Nas Correntes foram muitos os estilos das participações, umas deliciosamente tímidas e preocupadas com o público, outras já verdadeiras acrobatas na oralidade e no improviso.
Será a palavra sagrada, como disse Sophia no seu poema “Com fúria e raiva”? Na Mesa que teve o ensejo de o reflectir não existiram consensos, antes enleio entre os que se afirmaram preocupados em dessacralizá-la, democratizando-a, e os que se insurgiram contra algum despudor e uso demagogo da retórica. Pendente ficou a questão – e a sua resposta: estará a mentira nas palavras ou nas acções?
Tranquilizem-se os mais irrequietos, porque houve também espaço para vozes menos harmónicas, de alerta para os riscos do elitismo e da anomia. Em torno do verso Esta é a madrugada que eu esperava, extraído do poema “Este é o tempo”, agregaram-se Daniel Jonas, Rodrigo Guedes de Carvalho, Mário Cláudio, Milton Hatoum e Onésimo Teotónio Almeida, com as já habituais demonstrações de opinião sustentada em lucidez e humor.
Intervalando as Mesas, meia centena de livros foram lançados nas Correntes d’Escritas, em vinte e uma sessões, que revelaram novidades editoriais e confirmaram a chegada de sucessos editoriais já conhecidos noutras paragens.
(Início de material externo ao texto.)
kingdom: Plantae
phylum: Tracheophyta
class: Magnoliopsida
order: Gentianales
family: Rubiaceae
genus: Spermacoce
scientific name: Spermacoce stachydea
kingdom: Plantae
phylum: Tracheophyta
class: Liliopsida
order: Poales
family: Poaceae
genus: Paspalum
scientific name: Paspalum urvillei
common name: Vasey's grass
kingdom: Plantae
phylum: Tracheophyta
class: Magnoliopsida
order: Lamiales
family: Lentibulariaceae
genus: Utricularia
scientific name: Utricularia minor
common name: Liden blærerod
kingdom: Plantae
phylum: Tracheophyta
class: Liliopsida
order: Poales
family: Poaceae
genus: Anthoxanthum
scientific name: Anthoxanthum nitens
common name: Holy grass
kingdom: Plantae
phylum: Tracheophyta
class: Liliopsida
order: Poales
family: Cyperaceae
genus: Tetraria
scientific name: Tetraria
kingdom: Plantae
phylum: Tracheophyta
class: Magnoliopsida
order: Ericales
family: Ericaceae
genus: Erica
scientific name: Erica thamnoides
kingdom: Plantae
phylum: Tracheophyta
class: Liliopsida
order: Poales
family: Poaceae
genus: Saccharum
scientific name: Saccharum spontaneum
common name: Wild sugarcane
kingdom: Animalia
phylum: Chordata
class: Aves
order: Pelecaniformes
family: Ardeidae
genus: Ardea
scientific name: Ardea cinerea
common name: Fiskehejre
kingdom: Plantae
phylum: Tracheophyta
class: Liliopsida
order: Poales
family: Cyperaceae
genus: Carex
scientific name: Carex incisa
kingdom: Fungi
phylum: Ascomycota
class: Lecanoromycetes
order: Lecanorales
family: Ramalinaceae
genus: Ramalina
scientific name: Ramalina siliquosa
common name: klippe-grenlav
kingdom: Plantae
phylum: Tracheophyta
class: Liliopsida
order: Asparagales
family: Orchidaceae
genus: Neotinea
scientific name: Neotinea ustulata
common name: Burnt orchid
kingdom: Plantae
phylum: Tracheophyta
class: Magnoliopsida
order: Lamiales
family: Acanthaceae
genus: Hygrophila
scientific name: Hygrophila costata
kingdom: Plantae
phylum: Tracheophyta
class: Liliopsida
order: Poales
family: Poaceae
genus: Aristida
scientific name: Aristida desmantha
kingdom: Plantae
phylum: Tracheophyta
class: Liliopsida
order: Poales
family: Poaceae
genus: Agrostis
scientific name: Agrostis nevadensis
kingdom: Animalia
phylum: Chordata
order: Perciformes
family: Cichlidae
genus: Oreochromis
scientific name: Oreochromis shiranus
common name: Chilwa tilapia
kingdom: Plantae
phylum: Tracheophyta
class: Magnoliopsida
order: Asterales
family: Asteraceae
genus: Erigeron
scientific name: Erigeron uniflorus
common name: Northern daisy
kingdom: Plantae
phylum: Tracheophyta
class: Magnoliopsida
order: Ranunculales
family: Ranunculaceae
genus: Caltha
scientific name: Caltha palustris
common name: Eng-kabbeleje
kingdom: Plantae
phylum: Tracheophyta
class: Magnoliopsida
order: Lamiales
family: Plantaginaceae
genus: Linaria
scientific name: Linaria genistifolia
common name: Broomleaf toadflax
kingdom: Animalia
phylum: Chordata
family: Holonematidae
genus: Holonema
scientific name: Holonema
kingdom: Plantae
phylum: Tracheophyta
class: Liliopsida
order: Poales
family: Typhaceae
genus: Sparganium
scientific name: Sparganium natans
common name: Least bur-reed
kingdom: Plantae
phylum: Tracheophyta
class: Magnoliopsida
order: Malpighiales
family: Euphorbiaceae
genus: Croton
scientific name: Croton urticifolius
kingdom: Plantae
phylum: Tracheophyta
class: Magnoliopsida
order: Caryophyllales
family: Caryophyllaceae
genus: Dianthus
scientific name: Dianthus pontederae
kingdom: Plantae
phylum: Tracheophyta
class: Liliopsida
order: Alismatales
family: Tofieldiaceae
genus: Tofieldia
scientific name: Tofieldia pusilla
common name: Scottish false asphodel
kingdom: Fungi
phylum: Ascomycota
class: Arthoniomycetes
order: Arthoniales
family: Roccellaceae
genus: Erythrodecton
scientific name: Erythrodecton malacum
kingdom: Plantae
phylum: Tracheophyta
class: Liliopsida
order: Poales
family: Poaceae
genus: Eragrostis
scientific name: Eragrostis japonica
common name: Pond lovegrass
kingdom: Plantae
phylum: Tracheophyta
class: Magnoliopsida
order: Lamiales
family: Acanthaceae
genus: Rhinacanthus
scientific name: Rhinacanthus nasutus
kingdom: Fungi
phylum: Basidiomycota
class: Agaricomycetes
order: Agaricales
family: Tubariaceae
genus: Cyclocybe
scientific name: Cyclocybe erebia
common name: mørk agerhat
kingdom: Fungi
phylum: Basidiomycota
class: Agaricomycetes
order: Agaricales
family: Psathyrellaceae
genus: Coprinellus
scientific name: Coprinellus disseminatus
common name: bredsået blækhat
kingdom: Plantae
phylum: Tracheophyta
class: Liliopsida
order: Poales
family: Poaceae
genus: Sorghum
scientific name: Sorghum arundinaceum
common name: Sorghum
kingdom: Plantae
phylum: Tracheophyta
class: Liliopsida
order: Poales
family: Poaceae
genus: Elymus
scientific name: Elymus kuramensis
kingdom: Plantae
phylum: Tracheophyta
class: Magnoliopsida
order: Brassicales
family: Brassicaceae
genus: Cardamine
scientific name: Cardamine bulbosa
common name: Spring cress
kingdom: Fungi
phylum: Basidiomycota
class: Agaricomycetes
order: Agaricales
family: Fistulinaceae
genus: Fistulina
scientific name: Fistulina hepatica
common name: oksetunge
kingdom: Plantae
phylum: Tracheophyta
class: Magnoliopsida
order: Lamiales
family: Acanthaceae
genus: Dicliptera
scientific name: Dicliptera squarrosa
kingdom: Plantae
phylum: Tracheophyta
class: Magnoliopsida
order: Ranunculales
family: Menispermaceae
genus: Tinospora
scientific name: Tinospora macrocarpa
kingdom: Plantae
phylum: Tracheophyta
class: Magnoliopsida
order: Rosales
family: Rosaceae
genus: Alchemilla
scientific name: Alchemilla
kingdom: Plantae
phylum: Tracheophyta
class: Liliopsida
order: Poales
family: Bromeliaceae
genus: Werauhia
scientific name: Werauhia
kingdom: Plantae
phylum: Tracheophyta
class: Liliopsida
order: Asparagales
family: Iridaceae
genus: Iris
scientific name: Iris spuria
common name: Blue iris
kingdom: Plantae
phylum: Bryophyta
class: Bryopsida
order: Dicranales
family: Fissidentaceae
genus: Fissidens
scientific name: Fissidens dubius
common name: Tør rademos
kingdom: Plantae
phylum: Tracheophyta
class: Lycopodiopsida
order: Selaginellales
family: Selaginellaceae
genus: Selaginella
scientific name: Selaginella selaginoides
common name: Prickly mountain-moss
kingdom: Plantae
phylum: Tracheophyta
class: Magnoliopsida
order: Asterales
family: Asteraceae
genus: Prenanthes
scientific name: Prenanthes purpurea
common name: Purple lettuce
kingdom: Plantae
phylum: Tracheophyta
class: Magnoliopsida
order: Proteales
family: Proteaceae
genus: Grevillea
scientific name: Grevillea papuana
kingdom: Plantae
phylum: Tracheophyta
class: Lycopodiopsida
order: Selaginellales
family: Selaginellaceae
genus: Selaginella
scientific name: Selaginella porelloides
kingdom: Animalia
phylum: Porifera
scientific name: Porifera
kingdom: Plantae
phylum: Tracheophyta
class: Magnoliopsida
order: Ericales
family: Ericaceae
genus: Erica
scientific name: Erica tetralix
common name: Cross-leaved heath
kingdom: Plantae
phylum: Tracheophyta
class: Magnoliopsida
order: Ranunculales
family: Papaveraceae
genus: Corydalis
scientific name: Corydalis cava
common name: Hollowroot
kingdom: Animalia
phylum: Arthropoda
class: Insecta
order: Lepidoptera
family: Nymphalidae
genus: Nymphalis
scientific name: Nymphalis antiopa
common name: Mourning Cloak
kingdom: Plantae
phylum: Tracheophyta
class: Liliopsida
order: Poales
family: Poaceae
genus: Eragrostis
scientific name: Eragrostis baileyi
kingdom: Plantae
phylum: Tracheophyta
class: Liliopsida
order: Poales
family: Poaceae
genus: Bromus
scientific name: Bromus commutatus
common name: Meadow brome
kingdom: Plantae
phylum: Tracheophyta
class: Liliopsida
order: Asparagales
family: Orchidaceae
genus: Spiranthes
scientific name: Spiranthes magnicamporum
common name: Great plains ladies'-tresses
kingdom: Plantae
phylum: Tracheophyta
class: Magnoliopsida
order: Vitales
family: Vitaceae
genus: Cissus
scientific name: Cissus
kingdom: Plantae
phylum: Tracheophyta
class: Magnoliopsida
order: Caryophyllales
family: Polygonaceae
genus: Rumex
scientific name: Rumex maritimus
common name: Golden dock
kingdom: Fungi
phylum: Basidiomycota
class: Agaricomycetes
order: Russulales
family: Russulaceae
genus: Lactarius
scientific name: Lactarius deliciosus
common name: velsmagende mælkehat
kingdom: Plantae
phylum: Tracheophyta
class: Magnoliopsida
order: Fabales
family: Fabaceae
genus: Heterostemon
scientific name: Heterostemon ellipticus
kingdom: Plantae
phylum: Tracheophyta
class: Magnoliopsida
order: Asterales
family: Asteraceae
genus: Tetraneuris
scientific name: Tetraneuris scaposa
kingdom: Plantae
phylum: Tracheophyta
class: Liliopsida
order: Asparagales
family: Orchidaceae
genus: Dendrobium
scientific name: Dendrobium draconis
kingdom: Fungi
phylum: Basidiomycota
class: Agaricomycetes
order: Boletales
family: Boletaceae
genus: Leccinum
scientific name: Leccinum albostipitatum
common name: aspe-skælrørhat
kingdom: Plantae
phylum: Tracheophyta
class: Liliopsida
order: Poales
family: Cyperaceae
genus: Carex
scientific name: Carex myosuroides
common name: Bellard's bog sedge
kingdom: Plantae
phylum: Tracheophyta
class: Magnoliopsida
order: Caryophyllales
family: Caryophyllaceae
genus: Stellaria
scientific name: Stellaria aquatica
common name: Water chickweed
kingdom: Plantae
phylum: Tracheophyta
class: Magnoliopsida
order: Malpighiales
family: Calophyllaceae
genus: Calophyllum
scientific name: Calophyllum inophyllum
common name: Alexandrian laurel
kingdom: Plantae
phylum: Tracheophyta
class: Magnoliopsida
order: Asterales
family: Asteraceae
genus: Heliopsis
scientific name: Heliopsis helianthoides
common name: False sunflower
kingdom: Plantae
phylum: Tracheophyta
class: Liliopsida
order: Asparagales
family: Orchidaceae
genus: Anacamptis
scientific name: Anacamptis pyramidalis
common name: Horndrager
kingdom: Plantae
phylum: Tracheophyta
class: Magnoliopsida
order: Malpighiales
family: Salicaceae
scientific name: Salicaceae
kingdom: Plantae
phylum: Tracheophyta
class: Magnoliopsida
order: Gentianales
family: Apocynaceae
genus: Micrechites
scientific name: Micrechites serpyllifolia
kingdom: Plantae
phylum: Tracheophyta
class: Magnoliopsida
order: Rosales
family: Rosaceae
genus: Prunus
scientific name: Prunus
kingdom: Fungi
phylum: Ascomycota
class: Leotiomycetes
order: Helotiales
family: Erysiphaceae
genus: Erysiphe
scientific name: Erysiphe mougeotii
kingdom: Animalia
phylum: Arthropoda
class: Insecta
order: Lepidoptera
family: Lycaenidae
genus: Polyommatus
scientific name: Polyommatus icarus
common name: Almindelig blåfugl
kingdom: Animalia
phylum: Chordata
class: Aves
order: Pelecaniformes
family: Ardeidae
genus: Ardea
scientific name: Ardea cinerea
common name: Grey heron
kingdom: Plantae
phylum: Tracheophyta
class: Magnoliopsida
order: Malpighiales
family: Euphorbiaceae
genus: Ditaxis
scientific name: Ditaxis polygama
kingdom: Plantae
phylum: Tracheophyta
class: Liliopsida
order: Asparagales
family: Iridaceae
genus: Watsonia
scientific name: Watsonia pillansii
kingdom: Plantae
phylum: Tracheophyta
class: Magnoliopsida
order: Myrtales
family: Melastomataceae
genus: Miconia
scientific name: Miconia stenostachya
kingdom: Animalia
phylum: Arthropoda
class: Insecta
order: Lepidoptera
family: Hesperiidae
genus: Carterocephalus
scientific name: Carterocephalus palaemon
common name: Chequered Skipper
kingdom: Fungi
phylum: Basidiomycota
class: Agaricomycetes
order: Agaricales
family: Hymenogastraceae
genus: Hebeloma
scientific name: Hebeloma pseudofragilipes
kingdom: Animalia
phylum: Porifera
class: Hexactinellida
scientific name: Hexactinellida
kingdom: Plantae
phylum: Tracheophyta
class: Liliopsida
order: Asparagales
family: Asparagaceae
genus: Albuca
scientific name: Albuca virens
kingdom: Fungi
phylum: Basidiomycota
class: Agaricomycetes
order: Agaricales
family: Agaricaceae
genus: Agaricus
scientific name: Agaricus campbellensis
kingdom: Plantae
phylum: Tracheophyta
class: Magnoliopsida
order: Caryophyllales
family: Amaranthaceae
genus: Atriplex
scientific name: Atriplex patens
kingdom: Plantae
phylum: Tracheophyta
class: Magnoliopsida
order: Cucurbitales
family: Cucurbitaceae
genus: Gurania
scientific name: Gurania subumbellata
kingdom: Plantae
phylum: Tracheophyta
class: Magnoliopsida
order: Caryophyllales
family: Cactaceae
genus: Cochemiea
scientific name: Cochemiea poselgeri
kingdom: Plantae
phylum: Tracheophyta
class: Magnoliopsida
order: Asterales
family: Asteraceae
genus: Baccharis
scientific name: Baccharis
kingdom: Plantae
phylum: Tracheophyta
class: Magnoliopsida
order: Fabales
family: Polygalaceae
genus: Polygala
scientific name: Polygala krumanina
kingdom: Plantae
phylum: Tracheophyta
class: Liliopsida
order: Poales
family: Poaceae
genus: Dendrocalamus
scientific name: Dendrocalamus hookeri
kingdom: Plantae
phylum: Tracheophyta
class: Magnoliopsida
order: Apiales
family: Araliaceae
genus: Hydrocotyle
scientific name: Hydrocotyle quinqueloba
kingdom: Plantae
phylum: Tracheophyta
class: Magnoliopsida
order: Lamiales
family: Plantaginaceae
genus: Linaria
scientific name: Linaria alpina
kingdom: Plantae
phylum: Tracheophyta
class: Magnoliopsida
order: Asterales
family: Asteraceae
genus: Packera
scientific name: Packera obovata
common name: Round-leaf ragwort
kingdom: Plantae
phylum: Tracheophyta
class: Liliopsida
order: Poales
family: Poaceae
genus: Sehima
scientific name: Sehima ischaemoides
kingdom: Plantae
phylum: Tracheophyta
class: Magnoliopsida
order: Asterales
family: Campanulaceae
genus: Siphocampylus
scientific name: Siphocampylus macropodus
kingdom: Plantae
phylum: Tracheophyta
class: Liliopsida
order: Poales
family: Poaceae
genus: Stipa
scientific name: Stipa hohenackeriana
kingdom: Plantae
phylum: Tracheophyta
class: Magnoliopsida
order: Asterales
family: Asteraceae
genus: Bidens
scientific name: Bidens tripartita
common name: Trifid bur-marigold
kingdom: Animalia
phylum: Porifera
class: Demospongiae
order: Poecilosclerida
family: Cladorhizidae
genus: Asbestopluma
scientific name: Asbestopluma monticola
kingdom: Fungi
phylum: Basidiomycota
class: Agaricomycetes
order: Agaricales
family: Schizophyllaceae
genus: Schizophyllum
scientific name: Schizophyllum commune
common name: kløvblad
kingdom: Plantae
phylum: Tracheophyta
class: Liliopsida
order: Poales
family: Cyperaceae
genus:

Exemplo disso, o espanhol Manuel Vilas, com o livro Em tudo havia beleza (Ordesa), em 2018 livro do ano em Espanha, e o brasileiro Milton Hatoum, com A noite da Espera, emocionaram com os seus relatos eminentemente autobiográficos, de perda e superação – autores que o Deus Me Livro entrevistou e cujas entrevistas chegarão aqui em breve.
Permaneceu fiel a feira do livro e a adesão de setenta espaços comerciais da cidade à venda de livros, entre roupas, sapatos, chocolates, joias, malas, garrafas, óculos, cafés e mercearias, à espera do leitor mais voraz ou incauto.
Por último, a referência ao prémio literário Casino da Póvoa, que este ano foi para Luís Quintais e o livro A noite imóvel (Assírio & Alvim, 2017), divulgado na abertura desta 20.ª edição das Correntes, numa sessão que teve a presença de Marcelo Rebelo de Sousa, da ministra da Cultura, Graça Fonseca, e do Presidente da República de Cabo Verde, Jorge Carlos Fonseca, que preside actualmente à Comunidade dos Países de Língua Portuguesa (CPLP).
Seguiu-se o reconhecimento de talentos mais jovens com a entrega, na sessão de encerramento, de diversos prémios infantis e juvenis, numa estratégia concertada de promoção e reconhecimento do gosto e treino pela leitura e pela escrita, a que a comunidade escolar e civil tem aderido.
No cômputo, conversas sobre escritos, livros e ideias, em Mesas multiformes, ditadas pela diversidade dos intervenientes, gente inquieta, de pensamento e verbo fácil e variado.
Chegadas às 20 edições, as Correntes d’Escritas continuam a ser aquele momento que deixa satisfeitos leitores, autores e a comunidade em geral, imune às vozes que advogam uma continuidade reinventada e a recriação de momentos ainda mais dinâmicos, menos colados à cadeira e à mesa. Se for mudar para estragar, que se deixe assim, por favor.